Reuters, güvenilir görüntüler üzerinden videonun doğruluğunu teyit etti. Ajans ayrıca, söz konusu görüntülerdeki saldırganların, daha sonra polis tarafından çevrelendiği doğrulanan kişilerle aynı kişiler olduğunu, kıyafetlerinden yola çıkarak belirlediğini aktardı. Şüpheli saldırganlardan birinin öldürüldüğü, diğerinin ise ağır yaralı olarak hastaneye kaldırıldığı bildirildi.

“Nefreti körüklüyor” açıklaması

Saldırıdan saatler sonra açıklama yapan İsrail Başbakanı Binyamin Netanyahu, ağustos ayında Avustralya Başbakanı Anthony Albanese’ye bir mektup gönderdiğini ve Canberra yönetimini “antisemitizm ateşini körüklemekle” suçladığını söyledi.

Albanese hükümetinin Filistin devletini tanımayı da içeren politikalarının, Yahudi karşıtlığını teşvik ettiğini ve sokaklarda yayılmasına neden olduğunu savunan Netanyahu “Antisemitizm bir kanserdir. Liderler sessiz kaldığında yayılır. Zayıflığın yerini eylem almalıdır” ifadelerini kullandı.

Saldırıyı “dehşet verici” olarak nitelendiren Netanyahu, “Bu soğukkanlı bir cinayettir. Ne yazık ki her dakika kurbanların sayısı artıyor. En uç kötülüğü gördük. Aynı zamanda Yahudi kahramanlığının zirvesine de tanık olduk” dedi. Netanyahu, kendisinin Yahudi olduğunu söyleyen ve saldırganlardan birinin silahını alan bir sivile atıfta bulundu.

Netanyahu açıklamasında, “Küresel antisemitizme karşı bir mücadele içindeyiz. Bununla mücadele etmenin tek yolu onu açıkça kınamak ve kararlılıkla karşı durmaktır. İsrail’de yaptığımız da budur. Ordumuz, güvenlik güçlerimiz, hükümetimiz ve halkımızla birlikte bunu sürdürmeye devam edeceğiz” ifadelerini kullandı.

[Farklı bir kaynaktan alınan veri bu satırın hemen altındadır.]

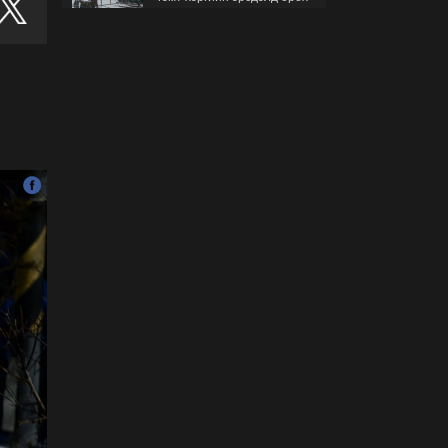
гэж буйгаа хэрхэн мэдэх
вэ?
2026-07-30
Б.Найдалаа: Бид хүссэн
хүсээгүй зах зээлийн
тариф руу орно, тэр нь
одоогийнхоос өндөр байна
2026-07-26
Орон нутгийн зам
ашигласны төлбөрийг
1000-aaс 5000 төгрөг
болгож нэмлээ
2026-07-22
С.Амарсайхан:
Фэйсбүүкээр ангийн групп
чат нээдэг, үүгээр
даалгавраа өгдгийг
зогсоож, хаана
2026-07-21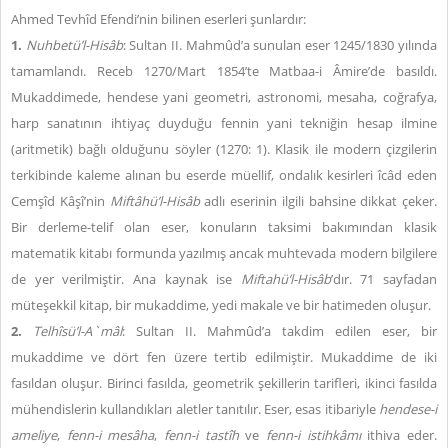
Ahmed Tevhîd Efendi’nin bilinen eserleri şunlardır:
1.
Nuhbetü’l-Hisâb
: Sultan II. Mahmûd’a sunulan eser 1245/1830 yılında
tamamlandı. Receb 1270/Mart 1854’te Matbaa-i Âmire’de basıldı.
Mukaddimede, hendese yani geometri, astronomi, mesaha, coğrafya,
harp sanatının ihtiyaç duyduğu fennin yani tekniğin hesap ilmine
(aritmetik) bağlı olduğunu söyler (1270: 1). Klasik ile modern çizgilerin
terkibinde kaleme alınan bu eserde müellif, ondalık kesirleri îcâd eden
Cemşîd Kâşî’nin
Miftâhü’l-Hisâb
adlı eserinin ilgili bahsine dikkat çeker.
Bir derleme-telif olan eser, konuların taksimi bakımından klasik
matematik kitabı formunda yazılmış ancak muhtevada modern bilgilere
de yer verilmiştir. Ana kaynak ise
Miftahü’l-Hisâb
’dır. 71 sayfadan
müteşekkil kitap, bir mukaddime, yedi makale ve bir hatimeden oluşur.
2.
Telhîsü’l-A`mâl
: Sultan II. Mahmûd’a takdim edilen eser, bir
mukaddime ve dört fen üzere tertib edilmiştir. Mukaddime de iki
fasıldan oluşur. Birinci fasılda, geometrik şekillerin tarifleri, ikinci fasılda
mühendislerin kullandıkları aletler tanıtılır. Eser, esas itibariyle
hendese-i
ameliye
,
fenn-i mesâha
,
fenn-i tastîh
ve
fenn-i istihkâmı
ithiva eder.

Avustralya hükümetine dolaylı eleştirilerde bulunan Netanyahu, “Kınamayan, hatta teşvik edenleri kınamayı sürdüreceğiz. Özgür ülkelerin liderlerinden beklenen adımları atmaları için baskı yapmaya devam edeceğiz. Teslim olmayacağız, eğilmeyeceğiz ve atalarımızın yaptığı gibi mücadeleyi sürdüreceğiz” dedi.